Part exchanging your car at the dealer that you're buying your next car from will only get you the 'trade' price for your car. That's always a lot less than what you'd get for it if you sell it privately - anything from a few hundred pounds to several thousand. That lower value will be set against a retail price for the car you're buying which will already have a bit extra added to cover part exchanges. But driving in with your old car and out with the new - coupled with the reassurance of dealer facilities like a warranty - certainly makes this option quick and convenient.

If your car isn't worth much at all and you're after something nearly new, search out dealers offering a minimum part exchange value. Often these are the big car supermarkets, which operate on the 'pile 'em high, sell 'em cheap' idea. You might find you can get much more than your car's worth. But do make sure that the car you're looking to buy is competitively priced, and not inflated to cover this apparantly generous deal.

Selling at auction is a good way to go if you want a quick sale for cash in hand, can't get rid of your car any other way or you're not part exchanging but you'd still prefer no involvement in selling the car.

For a typical car, unless you get lucky and a dealer has an order for a car like yours, you'll get the trade price or probably less. Plus you'll have to pay an entry fee and/or commission to the auction house. It's a lottery - what you'll get depends very much on who happens to be at the auction on the day. If there's plenty of interest you might do well, but if not you can protect yourself by setting a reserve - the minimum price you'll accept. Though you'll still have to pay the entry fee even if it doesn't sell.

However, consider auctions more seriously if you have a classic, unusual or sought-after car to sell. As auctions increase in popularity, look out for specialist sales - eg. for Japanese, American or classic cars.

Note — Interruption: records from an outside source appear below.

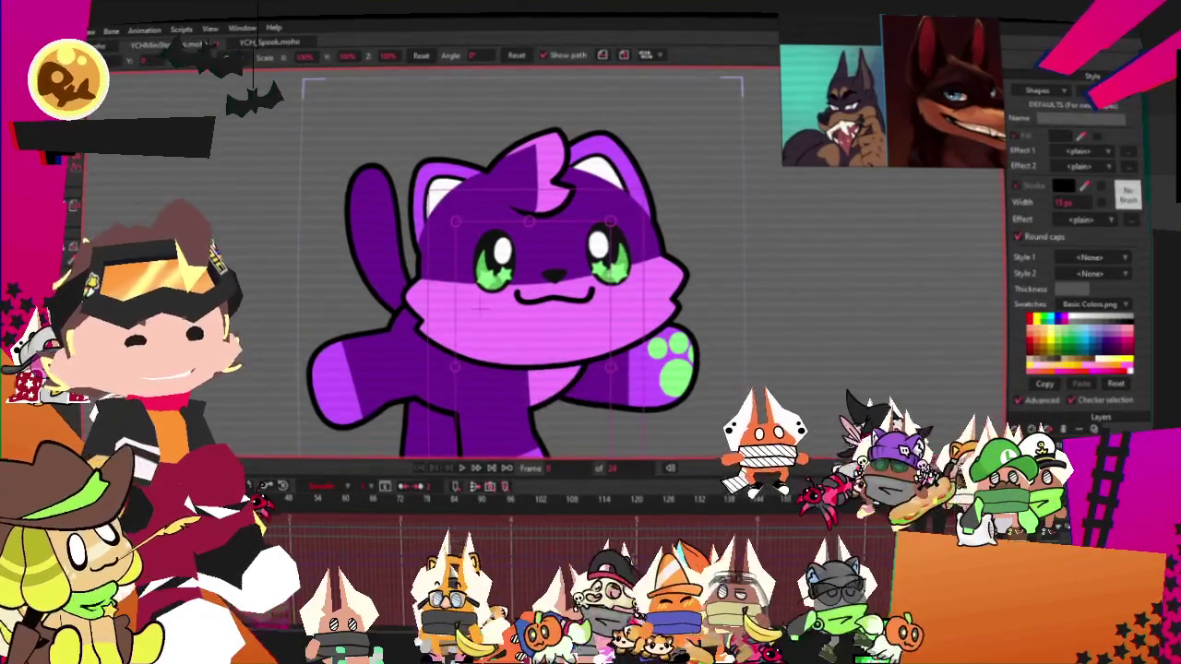
pyautogui.press('ctrl+z')
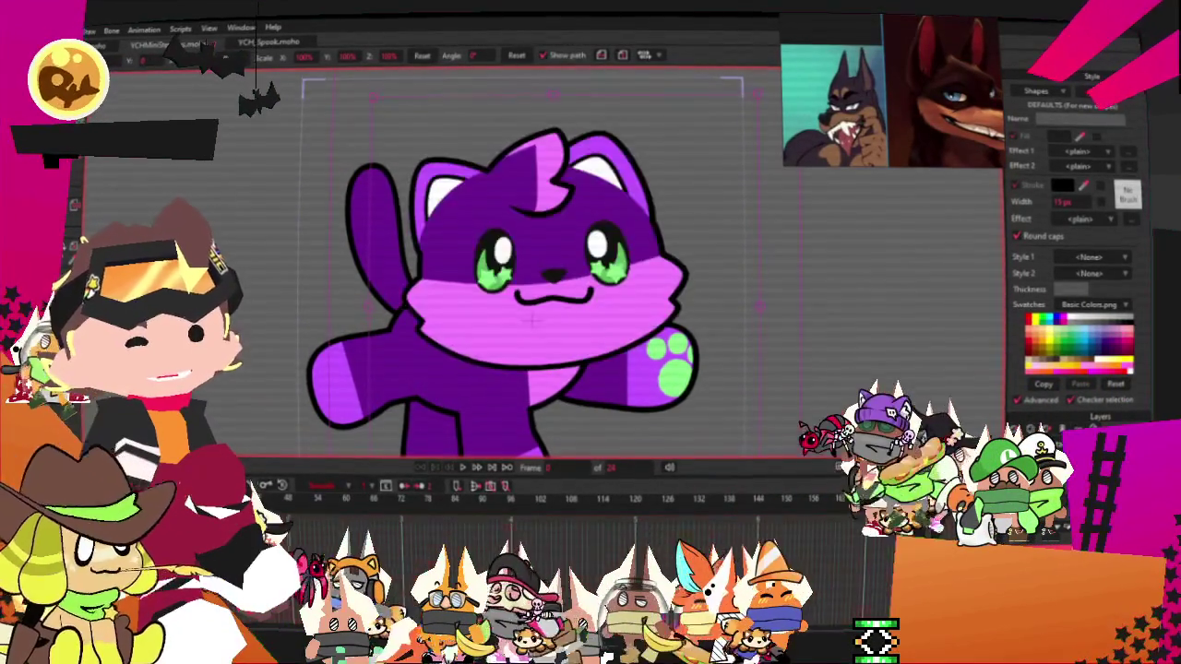
pyautogui.press('g')
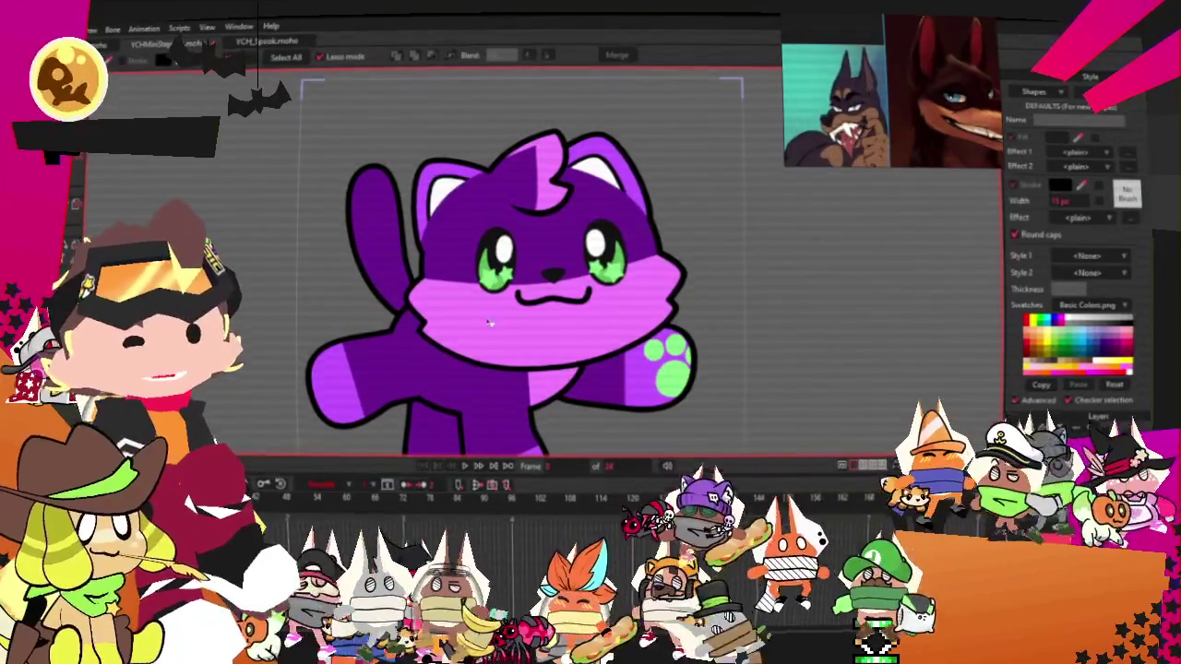
# Recolour the cat's muzzle fill tan
pyautogui.click(533, 347)
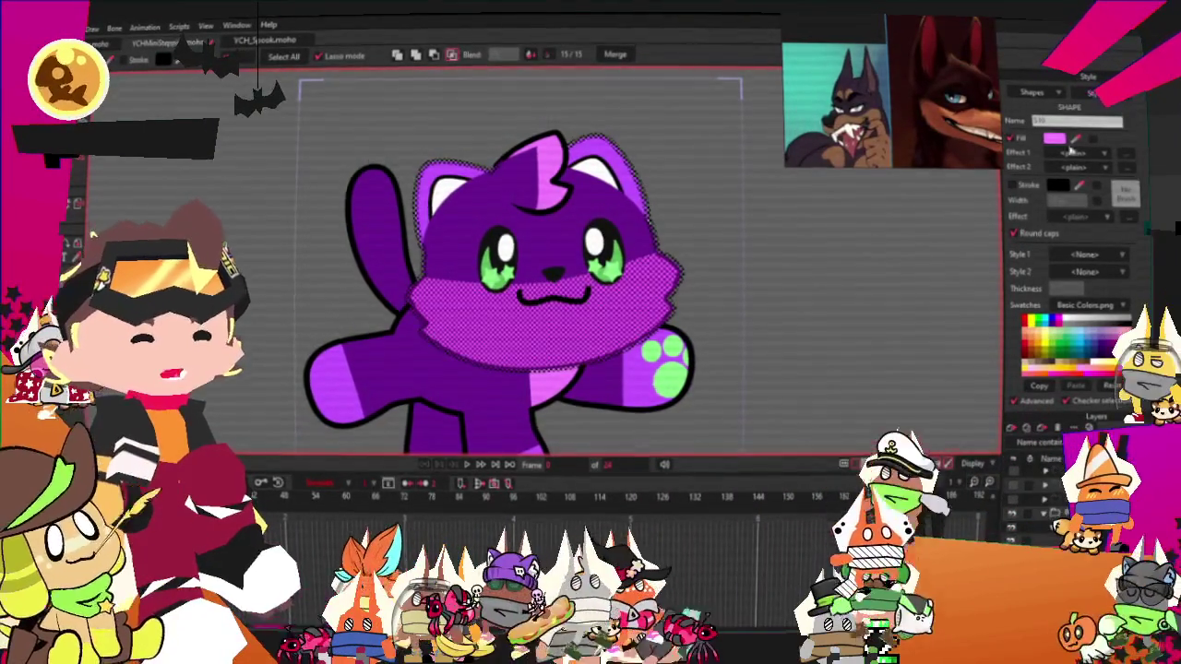
pyautogui.click(1034, 356)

Attended by enthusiasts, you may stand a better chance of selling your car, even of getting a decent price, than you would through local advertising.

Finally, a slightly different idea. If you have a mid-priced car to sell, consider asking a local dealer to put it on their forecourt for a cut of the sale price (but not so big a cut as to take it down to the trade price, or you might as well just part-exchange it!). The dealer should cut you a better deal because their benefit is stock with no cash tied up in it and no hassle for them if it doesn't sell. And you collect a reasonable price somewhere between trade and retail while letting the dealer do the work.